▶ _DIRECTIONS_: Return the records below verbatim, from their beginning through the line containing "The rotational speed is 5750 rpm", including that line, and omit the pictures.

*** DATA PROVIDED ***

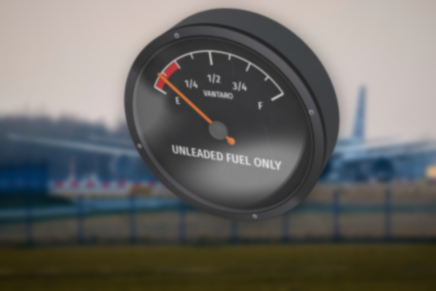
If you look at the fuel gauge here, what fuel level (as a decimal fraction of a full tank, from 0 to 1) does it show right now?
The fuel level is 0.125
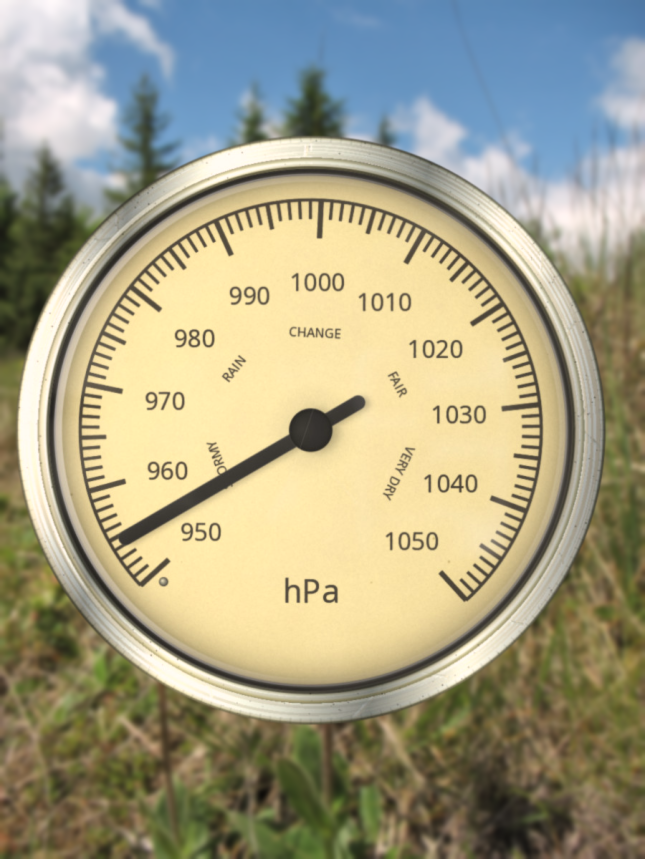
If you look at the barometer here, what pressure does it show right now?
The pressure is 954.5 hPa
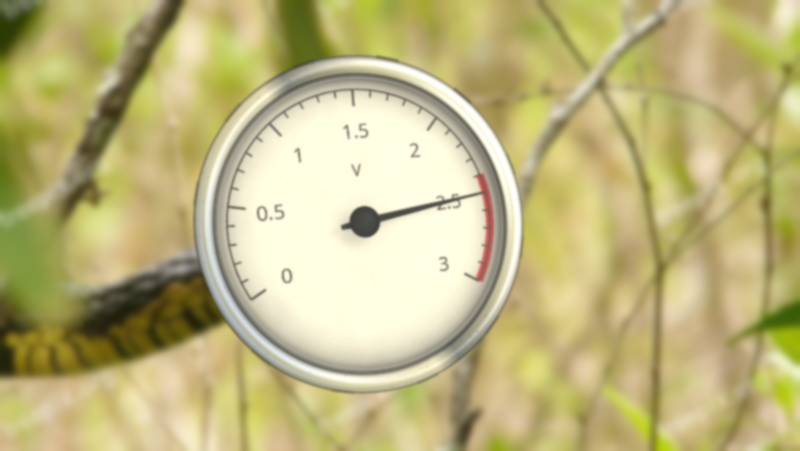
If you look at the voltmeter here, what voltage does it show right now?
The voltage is 2.5 V
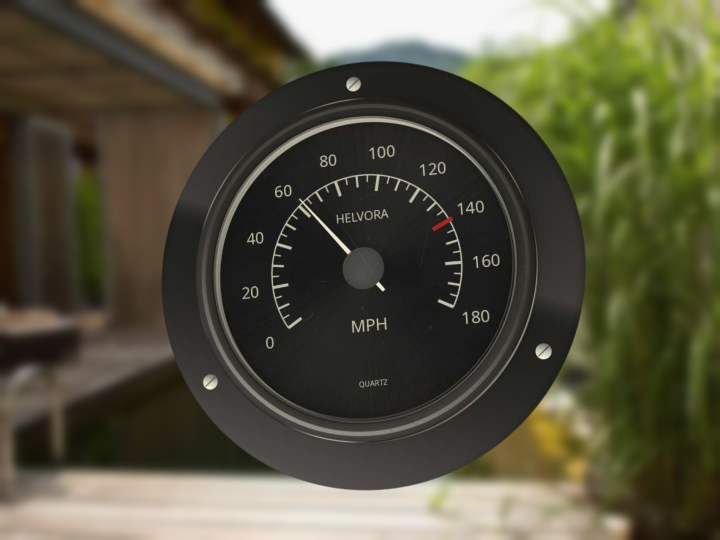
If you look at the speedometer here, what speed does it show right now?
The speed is 62.5 mph
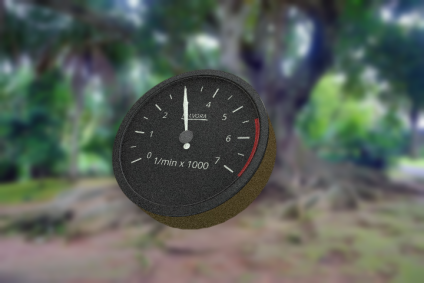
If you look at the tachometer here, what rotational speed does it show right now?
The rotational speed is 3000 rpm
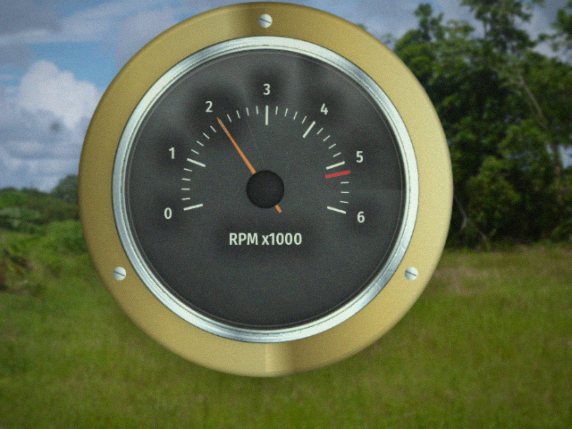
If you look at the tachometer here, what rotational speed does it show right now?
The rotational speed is 2000 rpm
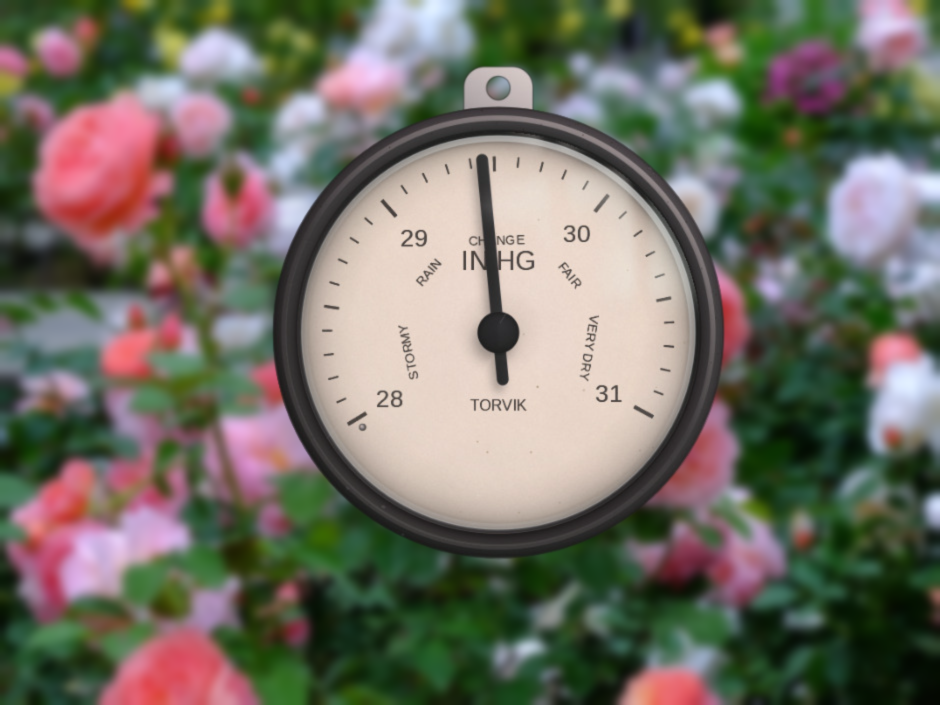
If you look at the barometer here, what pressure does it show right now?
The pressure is 29.45 inHg
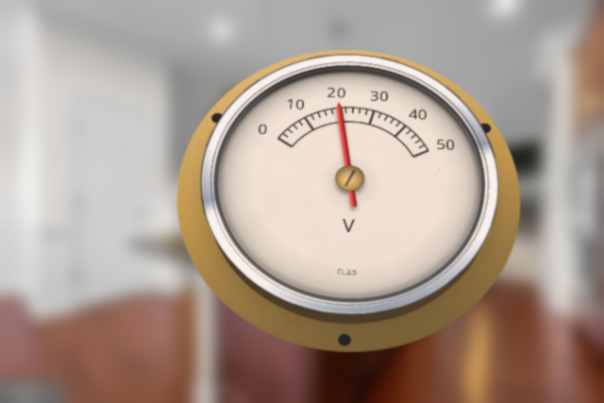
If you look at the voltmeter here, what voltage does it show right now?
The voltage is 20 V
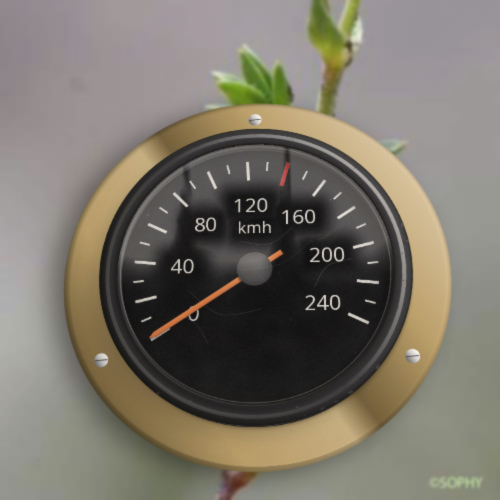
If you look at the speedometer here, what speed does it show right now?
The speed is 0 km/h
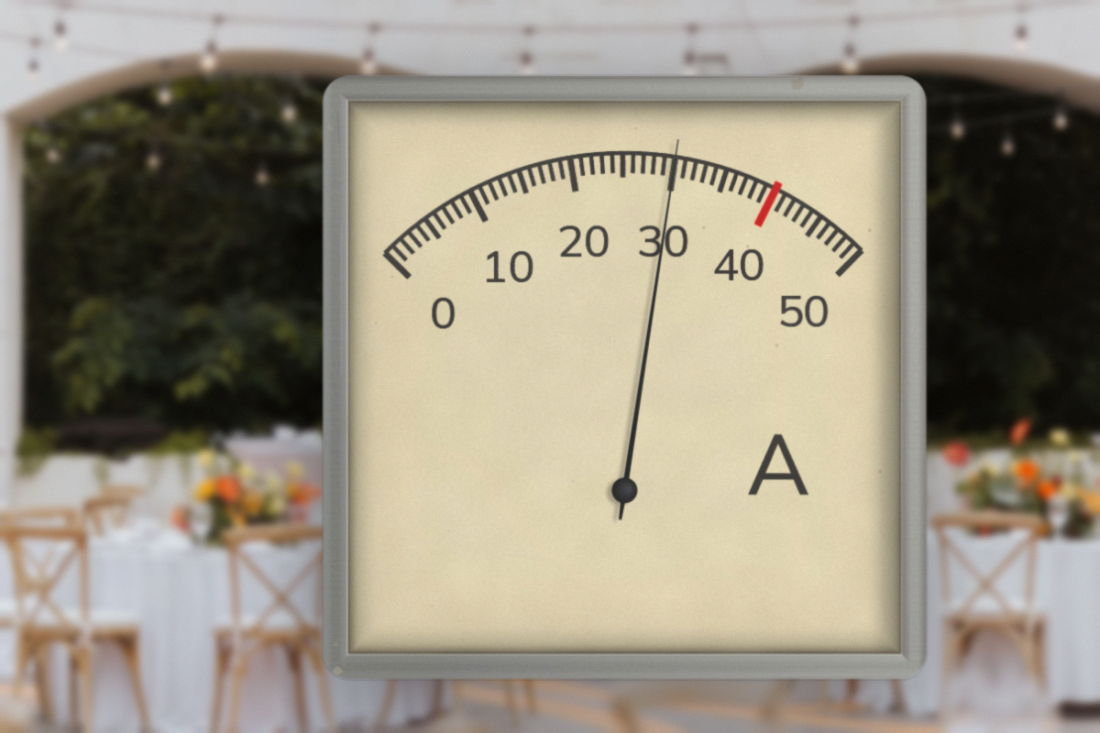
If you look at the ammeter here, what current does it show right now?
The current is 30 A
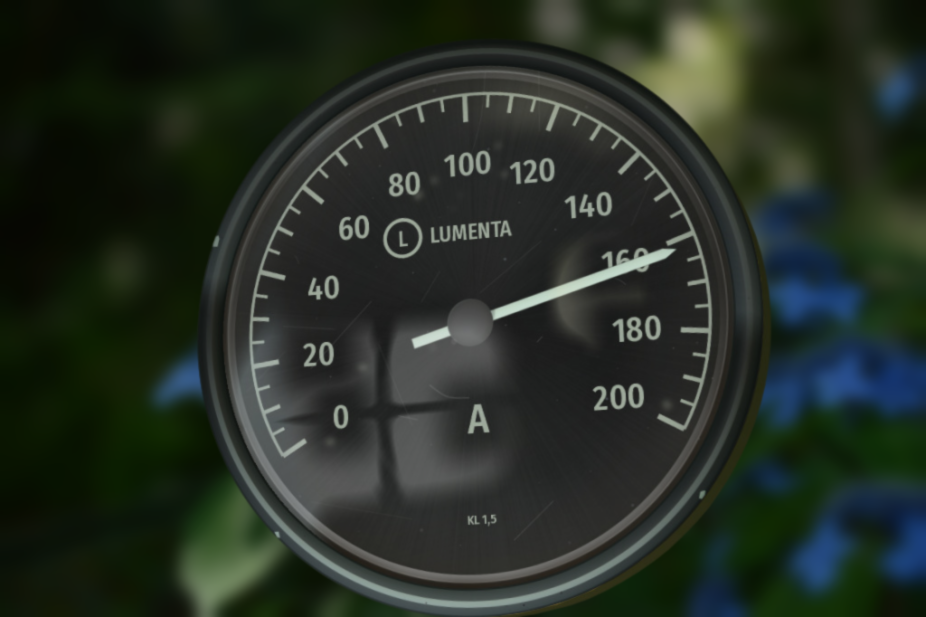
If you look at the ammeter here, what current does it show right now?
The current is 162.5 A
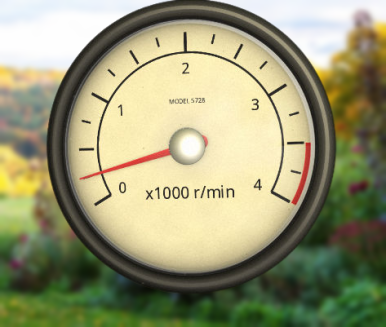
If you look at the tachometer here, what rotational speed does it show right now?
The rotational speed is 250 rpm
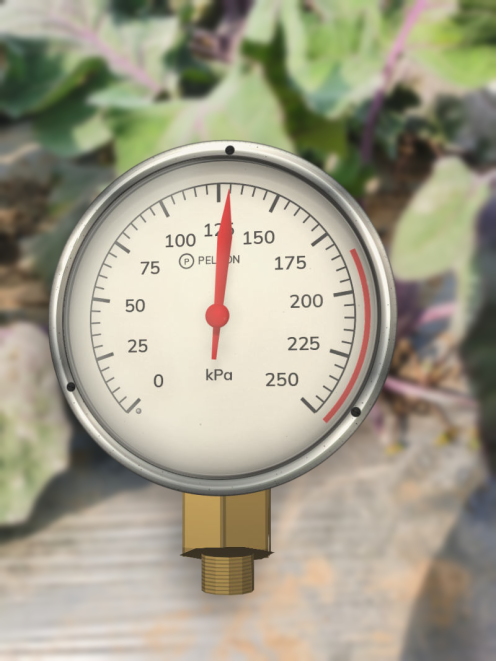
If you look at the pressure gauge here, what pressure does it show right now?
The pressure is 130 kPa
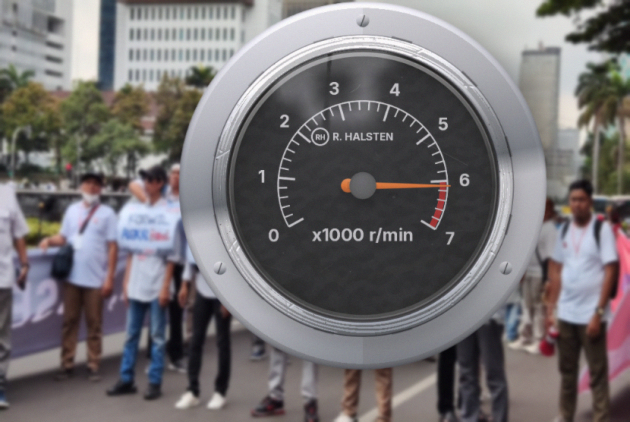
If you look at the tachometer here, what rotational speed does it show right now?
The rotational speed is 6100 rpm
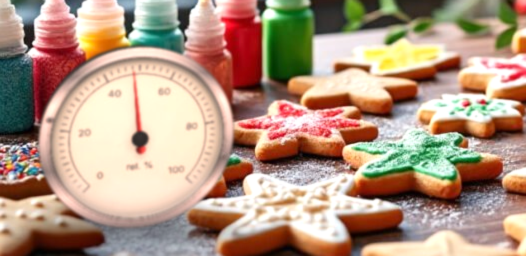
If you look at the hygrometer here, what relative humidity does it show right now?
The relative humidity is 48 %
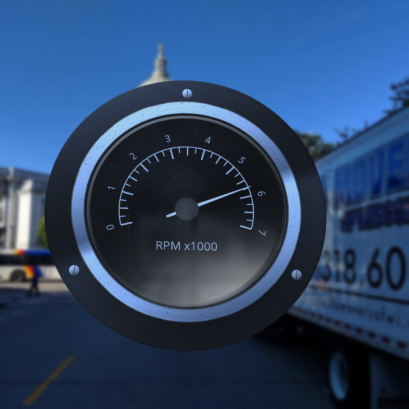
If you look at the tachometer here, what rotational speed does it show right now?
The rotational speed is 5750 rpm
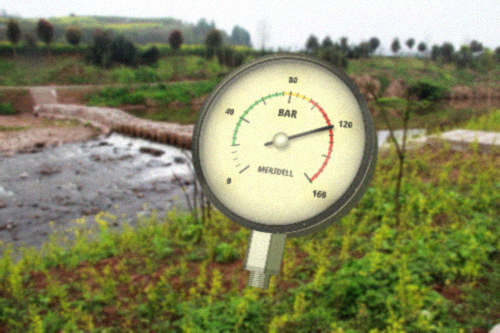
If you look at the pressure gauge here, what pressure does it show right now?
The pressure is 120 bar
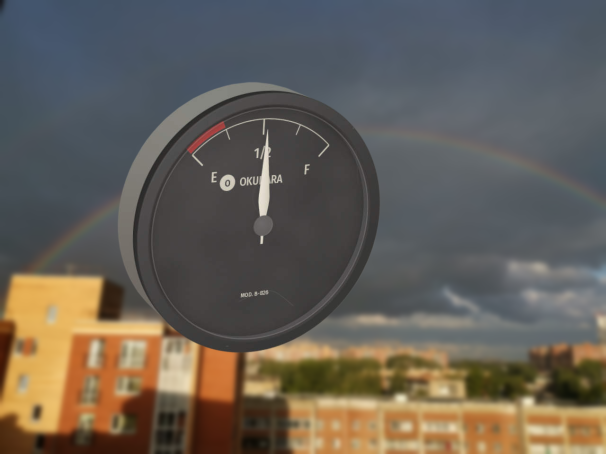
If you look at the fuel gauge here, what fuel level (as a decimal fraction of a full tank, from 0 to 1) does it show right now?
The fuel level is 0.5
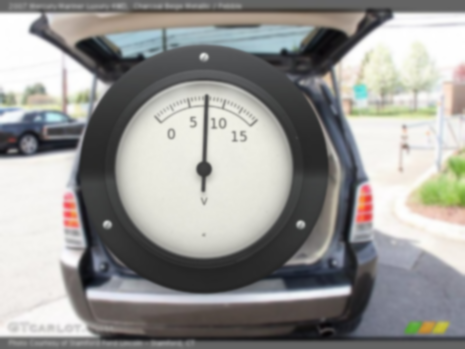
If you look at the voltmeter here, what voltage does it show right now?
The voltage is 7.5 V
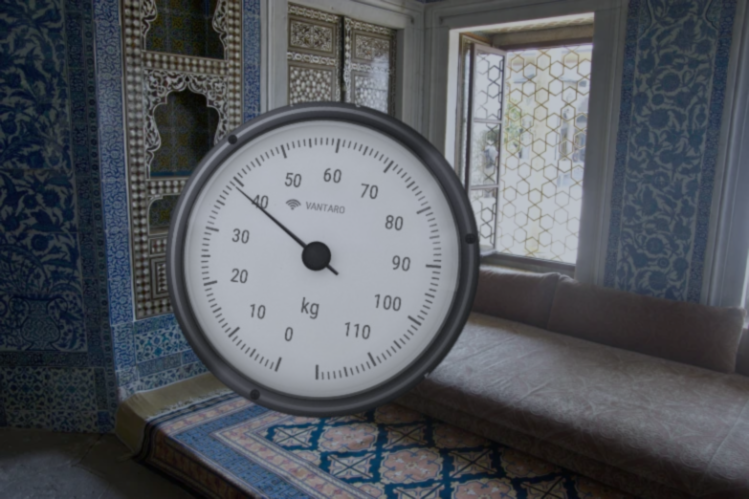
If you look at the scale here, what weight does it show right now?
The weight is 39 kg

*** End of DATA PROVIDED ***

▶ _TASK RESULT_:
If you look at the fuel gauge here, what fuel level (as a decimal fraction of a full tank, from 0 to 1) does it show right now?
The fuel level is 0.125
If you look at the barometer here, what pressure does it show right now?
The pressure is 954.5 hPa
If you look at the voltmeter here, what voltage does it show right now?
The voltage is 2.5 V
If you look at the speedometer here, what speed does it show right now?
The speed is 62.5 mph
If you look at the tachometer here, what rotational speed does it show right now?
The rotational speed is 3000 rpm
If you look at the tachometer here, what rotational speed does it show right now?
The rotational speed is 2000 rpm
If you look at the barometer here, what pressure does it show right now?
The pressure is 29.45 inHg
If you look at the voltmeter here, what voltage does it show right now?
The voltage is 20 V
If you look at the speedometer here, what speed does it show right now?
The speed is 0 km/h
If you look at the ammeter here, what current does it show right now?
The current is 30 A
If you look at the ammeter here, what current does it show right now?
The current is 162.5 A
If you look at the tachometer here, what rotational speed does it show right now?
The rotational speed is 250 rpm
If you look at the pressure gauge here, what pressure does it show right now?
The pressure is 130 kPa
If you look at the tachometer here, what rotational speed does it show right now?
The rotational speed is 6100 rpm
If you look at the hygrometer here, what relative humidity does it show right now?
The relative humidity is 48 %
If you look at the tachometer here, what rotational speed does it show right now?
The rotational speed is 5750 rpm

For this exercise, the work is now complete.